35-14-825. Committees of board. (1) Unless this chapter, the articles of incorporation, or the bylaws provide otherwise, a board of directors may establish one or more board committees composed exclusively of one or more directors to perform functions of the board of directors.
(2) The establishment of a board committee and appointment of members to it must be approved by the greater of:
(a) a majority of all the directors in office when the action is taken; or
(b) the number of directors required by the articles of incorporation or bylaws to take action under 35-14-824 unless, in either case, this chapter or the articles of incorporation provide otherwise.
(3) Sections 35-14-820 through 35-14-824 apply to board committees and their members.
(4) A board committee may exercise the powers of the board of directors under 35-14-801 to the extent specified by the board of directors or in the articles of incorporation or bylaws, except that a board committee may not:
(a) authorize or approve distributions except according to a formula or method, or within limits, prescribed by the board of directors;
(b) approve or propose to shareholders action that this chapter requires to be approved by shareholders;
(c) fill vacancies on the board of directors or, subject to subsection (5), on any board committees;
(d) adopt, amend, or repeal bylaws;
(e) approve a plan of merger, including plans not requiring shareholder approval;
(f) authorize or approve reacquisition of shares except according to a formula or method prescribed by the board of directors; or
(g) authorize or approve the issuance of or sale or contract for sale of shares or determine the designation and relative rights, preferences, and limitations of a class or series of shares.
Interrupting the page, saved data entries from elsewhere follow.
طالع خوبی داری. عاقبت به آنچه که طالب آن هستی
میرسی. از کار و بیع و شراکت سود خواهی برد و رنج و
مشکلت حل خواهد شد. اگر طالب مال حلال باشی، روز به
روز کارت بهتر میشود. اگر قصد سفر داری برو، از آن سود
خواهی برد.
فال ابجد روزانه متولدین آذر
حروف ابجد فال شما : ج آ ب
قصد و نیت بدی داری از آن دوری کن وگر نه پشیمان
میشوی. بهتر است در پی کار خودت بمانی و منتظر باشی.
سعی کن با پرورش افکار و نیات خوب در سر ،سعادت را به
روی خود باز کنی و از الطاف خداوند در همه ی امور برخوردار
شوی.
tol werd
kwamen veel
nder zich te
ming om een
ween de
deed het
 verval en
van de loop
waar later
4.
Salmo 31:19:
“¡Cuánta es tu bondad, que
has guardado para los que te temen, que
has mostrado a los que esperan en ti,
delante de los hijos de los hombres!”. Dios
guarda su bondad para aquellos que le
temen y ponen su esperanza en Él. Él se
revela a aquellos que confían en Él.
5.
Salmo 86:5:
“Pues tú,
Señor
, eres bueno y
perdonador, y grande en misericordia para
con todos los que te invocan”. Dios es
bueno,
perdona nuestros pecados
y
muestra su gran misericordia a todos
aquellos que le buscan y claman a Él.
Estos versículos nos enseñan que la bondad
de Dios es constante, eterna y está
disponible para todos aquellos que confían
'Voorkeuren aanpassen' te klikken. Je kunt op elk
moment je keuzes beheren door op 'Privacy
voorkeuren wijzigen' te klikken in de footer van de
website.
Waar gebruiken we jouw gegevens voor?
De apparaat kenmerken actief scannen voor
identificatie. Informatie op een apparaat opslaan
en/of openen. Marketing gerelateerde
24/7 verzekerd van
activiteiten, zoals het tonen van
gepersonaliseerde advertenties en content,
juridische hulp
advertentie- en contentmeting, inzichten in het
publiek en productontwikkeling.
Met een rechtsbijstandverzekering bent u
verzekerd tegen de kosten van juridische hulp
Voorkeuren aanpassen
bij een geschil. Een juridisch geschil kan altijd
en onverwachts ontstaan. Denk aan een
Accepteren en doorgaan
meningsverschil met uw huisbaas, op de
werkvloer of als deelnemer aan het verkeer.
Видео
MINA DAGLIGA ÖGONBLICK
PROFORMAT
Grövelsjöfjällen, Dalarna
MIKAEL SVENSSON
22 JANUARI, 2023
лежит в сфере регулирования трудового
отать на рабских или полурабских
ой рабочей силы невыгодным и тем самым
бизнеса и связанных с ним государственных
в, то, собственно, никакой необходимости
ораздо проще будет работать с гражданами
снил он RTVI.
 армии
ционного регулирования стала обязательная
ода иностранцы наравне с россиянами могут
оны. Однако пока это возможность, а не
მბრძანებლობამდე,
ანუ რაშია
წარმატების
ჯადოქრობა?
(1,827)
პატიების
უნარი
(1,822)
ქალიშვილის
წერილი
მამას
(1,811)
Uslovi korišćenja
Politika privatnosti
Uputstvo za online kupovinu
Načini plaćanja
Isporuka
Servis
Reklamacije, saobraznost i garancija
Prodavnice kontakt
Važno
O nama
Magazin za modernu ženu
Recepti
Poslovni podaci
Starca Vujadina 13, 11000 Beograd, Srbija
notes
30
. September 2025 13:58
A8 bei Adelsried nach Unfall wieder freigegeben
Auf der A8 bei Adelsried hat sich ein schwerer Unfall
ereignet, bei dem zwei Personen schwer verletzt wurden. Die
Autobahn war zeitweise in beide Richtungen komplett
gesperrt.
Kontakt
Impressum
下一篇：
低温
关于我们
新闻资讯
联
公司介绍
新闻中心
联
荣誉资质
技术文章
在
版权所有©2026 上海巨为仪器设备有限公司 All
However, the board of directors may authorize a committee or a senior executive officer of the corporation to do so within limits specifically prescribed by the board of directors.
(5) The board of directors may appoint one or more directors as alternate members of any board committee to replace any absent or disqualified member during the member's absence or disqualification. If the articles of incorporation, the bylaws, or the resolution creating the board committee so provide, the member or members present at any board committee meeting and not disqualified from voting may, by unanimous action, appoint another director to act in place of an absent or disqualified member during that member's absence or disqualification.
History: En. Sec. 109, Ch. 271, L. 2019.